For a retired industrial designer, trained at the Royal College of Art, accustomed to teaching the lifers in the psychiatric wing at Wormwood Scrubs Prison, it would seem that a brief move to Teddy Hall was a natural progression for a career dealing with the mentally exotic. Anthony van Tulleken's exhibition at The Hall covers a diverse and challenging range of subjects, and while perhaps not 'bodily-fluids-smeared-on-canvas shocking' does contain its own subtle disquiet. Oxford architecture, the Northern Canadian wilderness and portraits based on his experience at "The Scrubs" are all covered in what is an extremely diverse exhibition.

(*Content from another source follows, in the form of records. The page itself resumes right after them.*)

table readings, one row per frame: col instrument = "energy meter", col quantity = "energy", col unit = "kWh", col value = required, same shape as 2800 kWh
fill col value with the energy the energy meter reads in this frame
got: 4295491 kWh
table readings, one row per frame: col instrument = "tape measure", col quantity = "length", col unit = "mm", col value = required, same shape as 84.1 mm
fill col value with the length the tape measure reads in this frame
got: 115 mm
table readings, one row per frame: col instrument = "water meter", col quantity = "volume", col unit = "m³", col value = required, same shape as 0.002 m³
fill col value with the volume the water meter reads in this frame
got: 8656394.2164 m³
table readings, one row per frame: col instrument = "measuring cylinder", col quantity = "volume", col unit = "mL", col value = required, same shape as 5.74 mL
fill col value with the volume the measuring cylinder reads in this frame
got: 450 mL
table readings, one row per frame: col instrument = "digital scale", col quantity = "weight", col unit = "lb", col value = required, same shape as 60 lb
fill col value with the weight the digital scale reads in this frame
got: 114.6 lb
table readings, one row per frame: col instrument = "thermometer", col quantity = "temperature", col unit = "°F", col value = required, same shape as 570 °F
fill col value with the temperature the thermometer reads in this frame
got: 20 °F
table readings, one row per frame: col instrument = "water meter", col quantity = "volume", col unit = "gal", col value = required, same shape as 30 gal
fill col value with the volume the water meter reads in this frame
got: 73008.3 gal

The same bright colours that capture the vigour and optimism of student life on a summers day, and the cheerful abstraction that twists the world to just the same degree as, say, a bottle of Pimms might, are used to much more sinister effect in his series of prisoners portraits. The bright colours here are those of government institutions and disturbed thoughts, the abstractions in these paintings twist the world to the view of the criminally insane. But the view is sympathetic, the prisoners are each painted on their own, isolated not just from the outside world but from everyone.

A sense of isolation characterises the vast windswept landscapes of the Canadian wilderness and perhaps this is how they sit so well amongst the paintings of The University and The Prison; they bridge the gap between the student dotted landscapes of Oxford to the isolated portraits of the prisoners.

Painting Oxford is necessarily like so many undergraduate essays, an exercise in carefully concealed plagiarism. The city has no shortage of water colours treading lightly in Turner's footsteps, but this exhibition has no such clichés and is well worth a visit. The paintings are for sale and with upcoming exhibitions in London and Bath it may be best to get on this bandwagon early.